[Dataset entries]
Segment Open

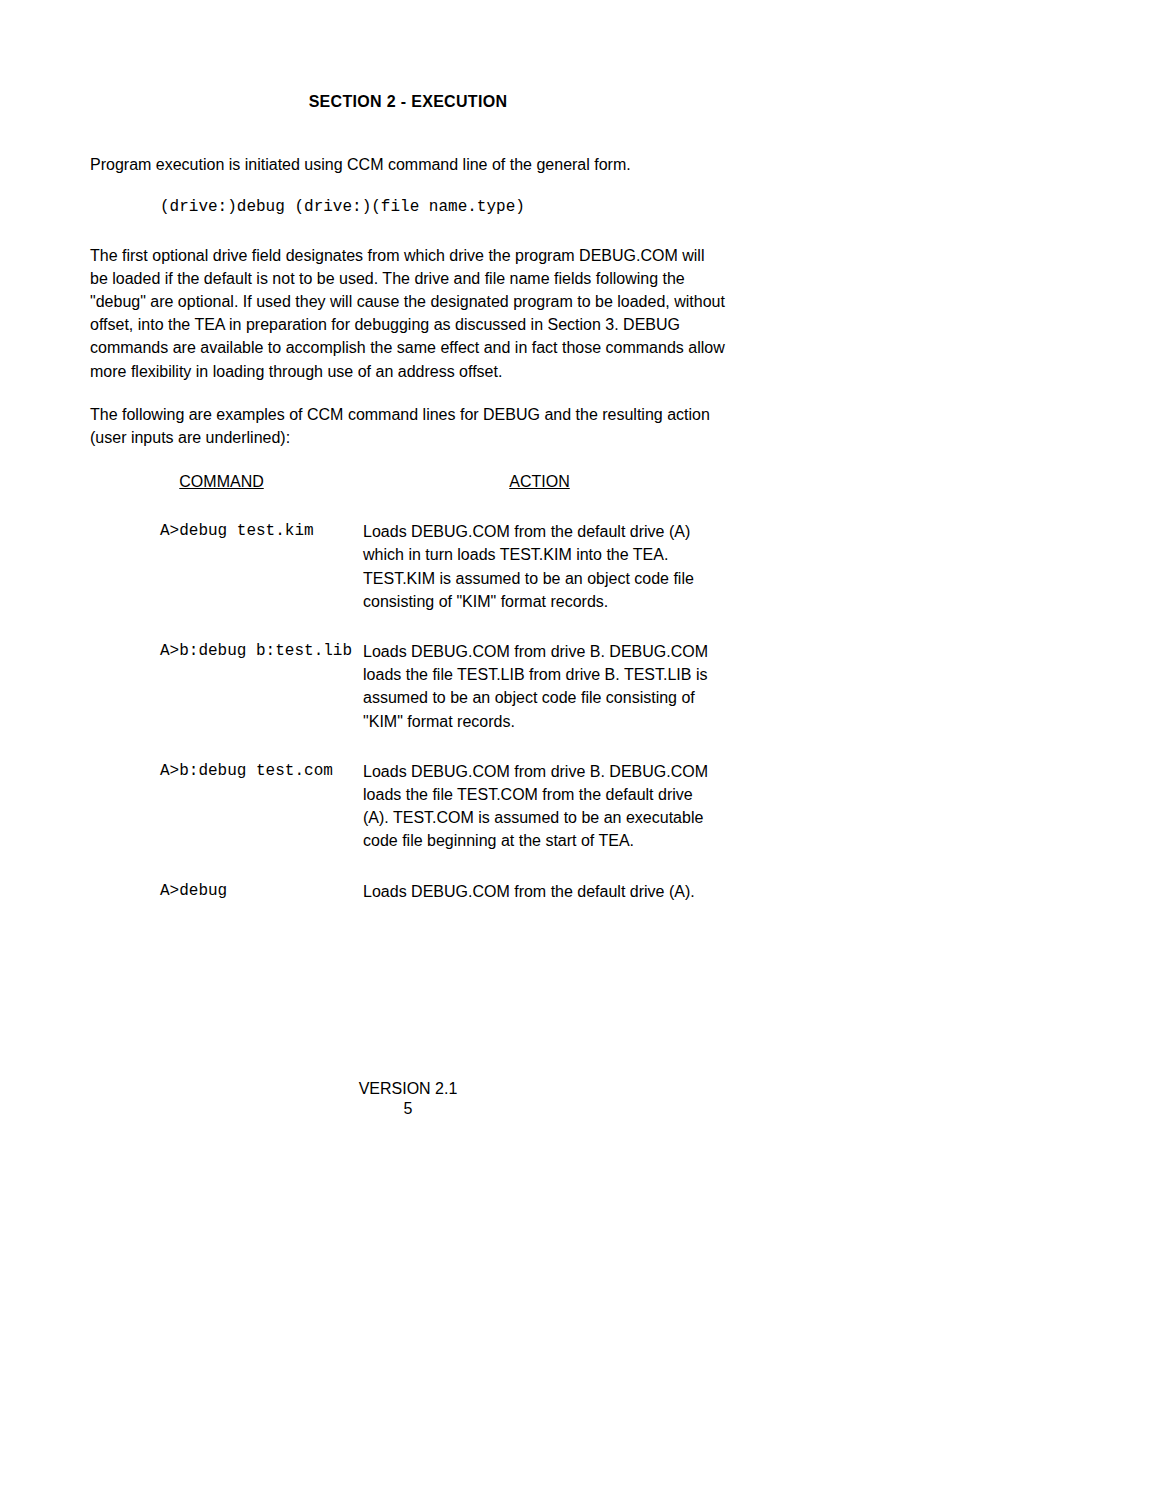SECTION 2 - EXECUTION
Program execution is initiated using CCM command line of the general form.
(drive:)debug (drive:)(file name.type)
The first optional drive field designates from which drive the program DEBUG.COM will be loaded if the default is not to be used. The drive and file name fields following the "debug" are optional. If used they will cause the designated program to be loaded, without offset, into the TEA in preparation for debugging as discussed in Section 3. DEBUG commands are available to accomplish the same effect and in fact those commands allow more flexibility in loading through use of an address offset.
The following are examples of CCM command lines for DEBUG and the resulting action (user inputs are underlined):
| COMMAND | ACTION |
| --- | --- |
| A>debug test.kim | Loads DEBUG.COM from the default drive (A) which in turn loads TEST.KIM into the TEA. TEST.KIM is assumed to be an object code file consisting of "KIM" format records. |
| A>b:debug b:test.lib | Loads DEBUG.COM from drive B. DEBUG.COM loads the file TEST.LIB from drive B. TEST.LIB is assumed to be an object code file consisting of "KIM" format records. |
| A>b:debug test.com | Loads DEBUG.COM from drive B. DEBUG.COM loads the file TEST.COM from the default drive (A). TEST.COM is assumed to be an executable code file beginning at the start of TEA. |
| A>debug | Loads DEBUG.COM from the default drive (A). |
VERSION 2.1
5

Segment Closed

[Task item] Write out, word for word, the lines from the first line of the entries through the one containing "(drive:)debug (drive:)(file name.type)", both included. Leave out the pictures.

[Output below]
SECTION 2 - EXECUTION
Program execution is initiated using CCM command line of the general form.
(drive:)debug (drive:)(file name.type)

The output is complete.